Not that it mattered, because protecting Dinozzo wasn't Gibbs's responsibility and it never would be, but it bothered his sense of justice.
"Anyway," Dinozzo said, dropping back onto the bed, "he'll be here soon."
"How long have you been working with him?"
"Almost two years."
It had the sound of a carefully-guarded answer, and Gibbs propped himself up on his elbow to look across to the other bed. Dinozzo was staring off into nothing with a practiced look.
"Where were you before Baltimore?"
"Philadelphia," Dinozzo said. He looked as if wanted to throw another file at the wall. "Peoria. Pittsburgh. Other cities that start with the letter P. I ran out and decided to try B instead. And if you're going to make a joke about two-year warranties or expiration dates, I swear to God I have already heard it."
"No, Dinozzo, any joke I'd make about you would be funnier than that."
"Quit NCIS and do standup," Dinozzo said. Briefly, it seemed as if he would add something else, but then he yawned so loudly that his own eyes widened in surprise. He looked sheepishly over at Gibbs. "Hey, once we get Lucas over here, do you think I can take a nap? I'm getting to the point where I'd sell my soul for forty winks." He cast an envious glance at the wall. "Dr. Mallard gets to sleep. I know I can't do a good TOD estimation, but that doesn't mean I can function indefinitely without getting any shuteye. Just give me, like, ten minutes?"

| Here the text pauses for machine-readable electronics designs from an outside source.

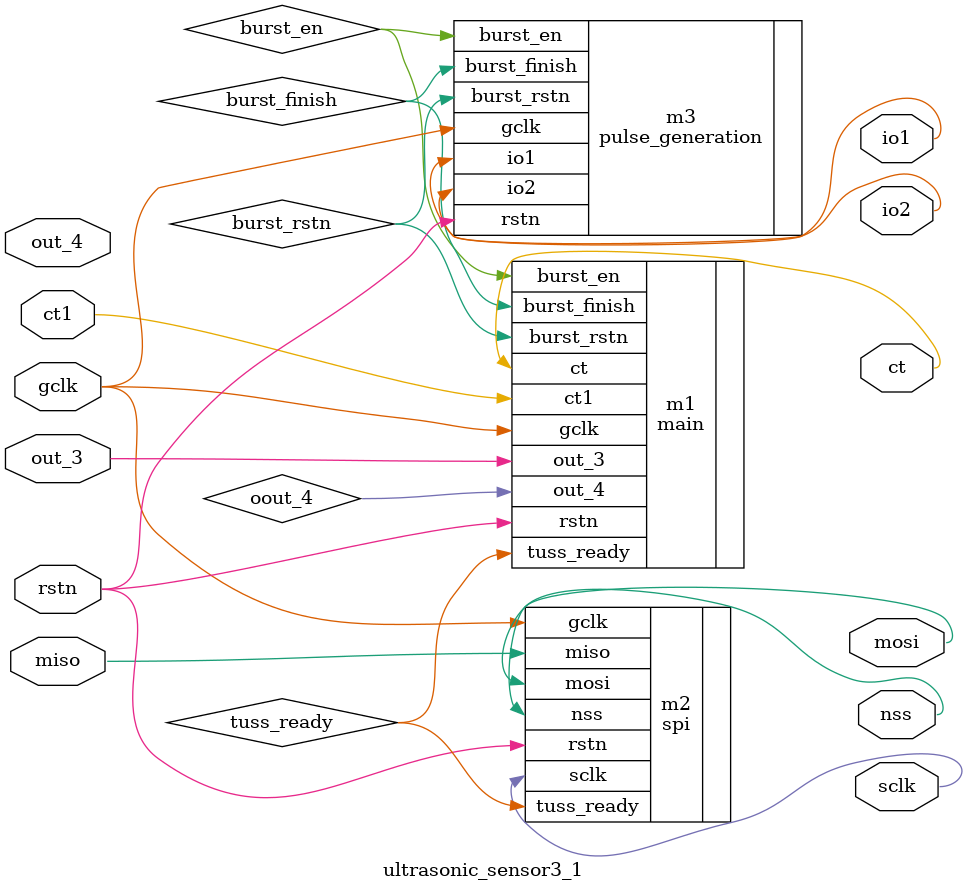
<source format=v>
module ultrasonic_sensor3_1
//修改端口后记得例化！！！
(
input out_3,
input out_4,
input ct1,
input gclk,
input rstn,
input miso,
output ct,
output mosi,
output sclk,
output nss,
output io1,
output io2);

main m1(
.gclk (gclk),
.rstn (rstn),
.burst_en (burst_en),
.burst_rstn(burst_rstn),
.burst_finish(burst_finish),
.tuss_ready(tuss_ready),
.out_3(out_3),
.out_4(oout_4),
//.detect_en(detect_en),
//.detected(detected),
.ct (ct),
.ct1 (ct1)

);

spi m2(
.gclk (gclk),
.rstn (rstn),
.tuss_ready(tuss_ready),
.mosi (mosi),
.miso (miso),
.sclk (sclk),
.nss (nss)
);



pulse_generation m3(
.gclk (gclk),
.rstn (rstn),
.burst_en (burst_en),
.burst_finish(burst_finish),
.burst_rstn(burst_rstn),
.io1 (io1),
.io2 (io2)
);



//detection m4(
//.gclk(gclk),
//.rstn(rstn),
//.out_3(out_3),
//.out_4(out_4),
//.detect_en(detect_en),
//.detected(detected)
//);




//芯片配置
	//从SPI模块收发数据        								ps：每帧数据发送前nss都要先拉低再拉高；弄清各个寄存器的配置值，SPI各位的值
	//根据从SPI模块返回的信息判断芯片是否准备就绪 		ps：VDRV电压以及芯片的模式


//物体检测
	//在芯片准备就绪后io1/io2控制产生脉冲 					ps:通过SPI的2、3、4位检测错误，如果检测到错误则重新发送
	//根据out_3,out_4返回的信息判断本次是否检测到物体  	ps:out_3作用在于增加稳定性
	//确认检测到物体后，通过CT控制LED灯亮					ps:检测逻辑 
	//亮灯反馈信号CT1进行计数

endmodule
</source>
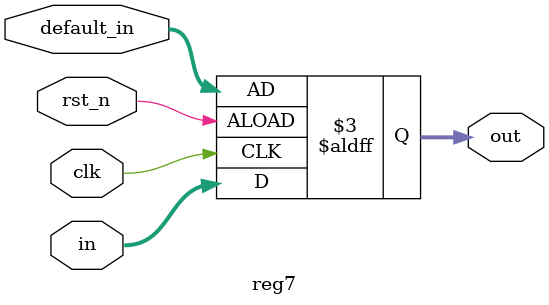
<source format=v>
module reg7 (
    input clk,
    input rst_n,
    input [6:0] in,
    input [6:0] default_in,
    output reg [6:0] out
);
    
    always @(posedge clk or negedge rst_n) begin
        if (!rst_n) out <= default_in;
        else out <= in;
    end
endmodule
</source>
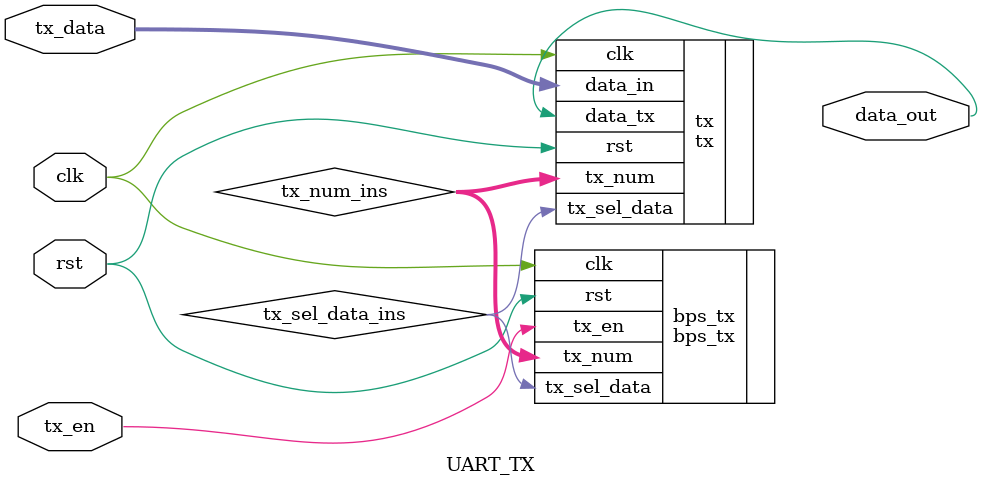
<source format=v>
`timescale 1ns / 1ps
module UART_TX(
    input clk,
    input rst,
    input [7:0] tx_data,
    input tx_en,

    output data_out
    );

    wire tx_sel_data_ins;
    wire [3:0] tx_num_ins;

    bps_tx bps_tx(
    .clk(clk),
    .rst(rst),
    .tx_en(tx_en),

    .tx_sel_data(tx_sel_data_ins),
    .tx_num(tx_num_ins)
    );

    tx tx(
    .clk(clk),
    .rst(rst),
    .tx_num(tx_num_ins),
    .tx_sel_data(tx_sel_data_ins),
    .data_in(tx_data),

    .data_tx(data_out)
    );


endmodule

</source>
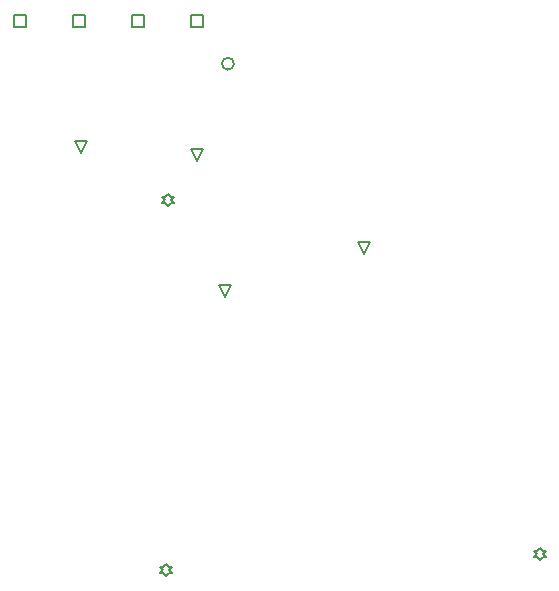
<source format=gbr>
%TF.GenerationSoftware,Altium Limited,Altium Designer,21.1.1 (26)*%
G04 Layer_Color=2752767*
%FSLAX42Y42*%
%MOMM*%
%TF.SameCoordinates,421AD0F8-EA99-4668-A15B-16ED363E75F7*%
%TF.FilePolarity,Positive*%
%TF.FileFunction,Drawing*%
%TF.Part,Single*%
G01*
G75*
%TA.AperFunction,NonConductor*%
%ADD34C,0.13*%
%ADD51C,0.17*%
D34*
X7752Y10871D02*
Y10973D01*
X7853D01*
Y10871D01*
X7752D01*
X8252D02*
Y10973D01*
X8353D01*
Y10871D01*
X8252D01*
X7252D02*
Y10973D01*
X7353D01*
Y10871D01*
X7252D01*
X6752D02*
Y10973D01*
X6853D01*
Y10871D01*
X6752D01*
X9715Y8954D02*
X9665Y9055D01*
X9766D01*
X9715Y8954D01*
X7315Y9804D02*
X7264Y9906D01*
X7366D01*
X7315Y9804D01*
X8534Y8585D02*
X8484Y8687D01*
X8585D01*
X8534Y8585D01*
X8303Y9741D02*
X8252Y9843D01*
X8353D01*
X8303Y9741D01*
X8052Y9360D02*
X8077Y9385D01*
X8103D01*
X8077Y9411D01*
X8103Y9436D01*
X8077D01*
X8052Y9461D01*
X8026Y9436D01*
X8001D01*
X8026Y9411D01*
X8001Y9385D01*
X8026D01*
X8052Y9360D01*
X11201Y6363D02*
X11227Y6388D01*
X11252D01*
X11227Y6414D01*
X11252Y6439D01*
X11227D01*
X11201Y6464D01*
X11176Y6439D01*
X11151D01*
X11176Y6414D01*
X11151Y6388D01*
X11176D01*
X11201Y6363D01*
X8039Y6223D02*
X8064Y6248D01*
X8090D01*
X8064Y6274D01*
X8090Y6299D01*
X8064D01*
X8039Y6325D01*
X8014Y6299D01*
X7988D01*
X8014Y6274D01*
X7988Y6248D01*
X8014D01*
X8039Y6223D01*
D51*
X8613Y10562D02*
G03*
X8613Y10562I-51J0D01*
G01*
%TF.MD5,5ea8a5012fa1a13a912a51f008a2a9f1*%
M02*

</source>
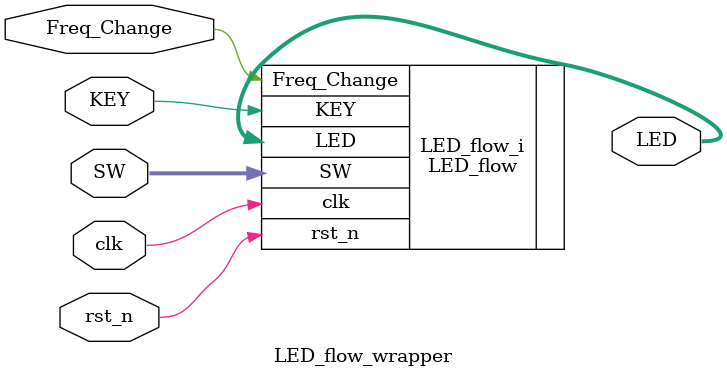
<source format=v>
`timescale 1 ps / 1 ps

module LED_flow_wrapper
   (Freq_Change,
    KEY,
    LED,
    SW,
    clk,
    rst_n);
  input Freq_Change;
  input KEY;
  output [17:0]LED;
  input [17:0]SW;
  input clk;
  input rst_n;

  wire Freq_Change;
  wire KEY;
  wire [17:0]LED;
  wire [17:0]SW;
  wire clk;
  wire rst_n;

  LED_flow LED_flow_i
       (.Freq_Change(Freq_Change),
        .KEY(KEY),
        .LED(LED),
        .SW(SW),
        .clk(clk),
        .rst_n(rst_n));
endmodule

</source>
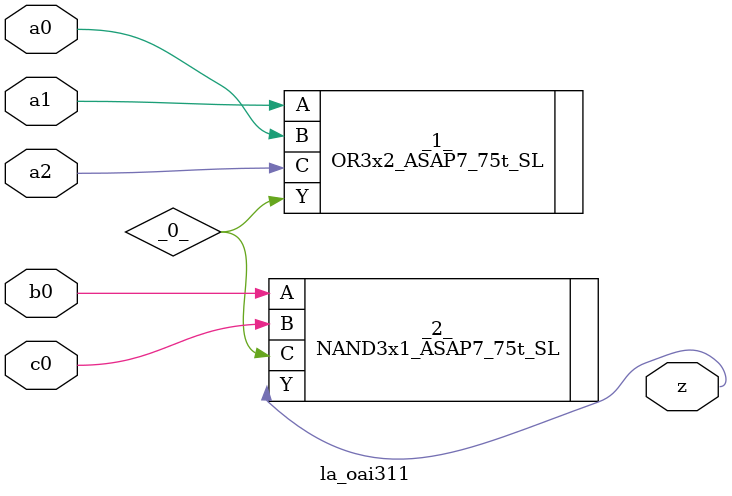
<source format=v>

/* Generated by Yosys 0.37 (git sha1 a5c7f69ed, clang 14.0.0-1ubuntu1.1 -fPIC -Os) */

module la_oai311(a0, a1, a2, b0, c0, z);
  wire _0_;
  input a0;
  wire a0;
  input a1;
  wire a1;
  input a2;
  wire a2;
  input b0;
  wire b0;
  input c0;
  wire c0;
  output z;
  wire z;
  OR3x2_ASAP7_75t_SL _1_ (
    .A(a1),
    .B(a0),
    .C(a2),
    .Y(_0_)
  );
  NAND3x1_ASAP7_75t_SL _2_ (
    .A(b0),
    .B(c0),
    .C(_0_),
    .Y(z)
  );
endmodule

</source>
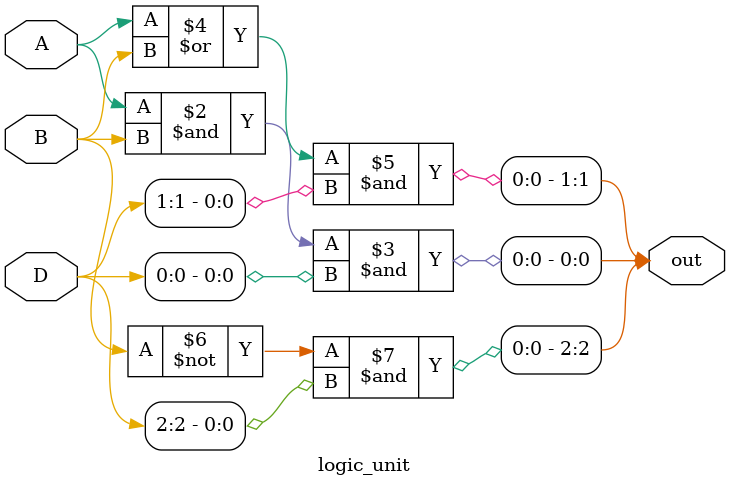
<source format=v>
module logic_unit(A, B, D, out);
	input A, B;
	input [2:0]D;
	output [2:0]out;
	reg [2:0]out;
	
	always @(*) begin
		out[0] = (A & B) & D[0];
		out[1] = (A | B) & D[1];
		out[2] = ~B & D[2];
	end
endmodule
	
</source>
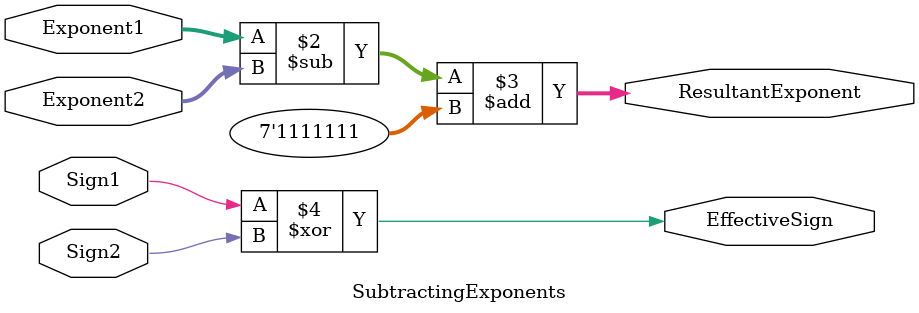
<source format=v>
module SubtractingExponents (
    input  wire [7:0] Exponent1,
    input  wire [7:0] Exponent2,
    input  wire       Sign1,
    input  wire       Sign2,
    output reg  [9:0] ResultantExponent,
    output wire       EffectiveSign
);

always @(*) begin
    ResultantExponent = Exponent1 - Exponent2 + 7'd127;
end
assign EffectiveSign = Sign1 ^ Sign2;

endmodule
</source>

Gibbs was tempted to say no just to see what Dinozzo would do, but the urge passed. He could spare the detective ten minutes of sleep, especially if he wanted Dinozzo to run interference for the rest of the night. Besides, if Ducky found out that he had kept the kid running all night on Mountain Dew and suspiciously good hotel coffee, Gibbs would have to deal with the never-ending lecture from hell. And if Lucas Bayer showed up looking clean-shaven and well-rested, Gibbs didn't want to have to look across the room and see Dinozzo with his dark circles, sucking it up.
"You can have twenty," Gibbs said, "if you can sleep with the lights on." He waited for an answer, or at least the sound of Dinozzo pulling the covers over his head and collapsing, but there was only silence.
Dinozzo was already asleep.
Well, at least he didn't have to turn out the lights.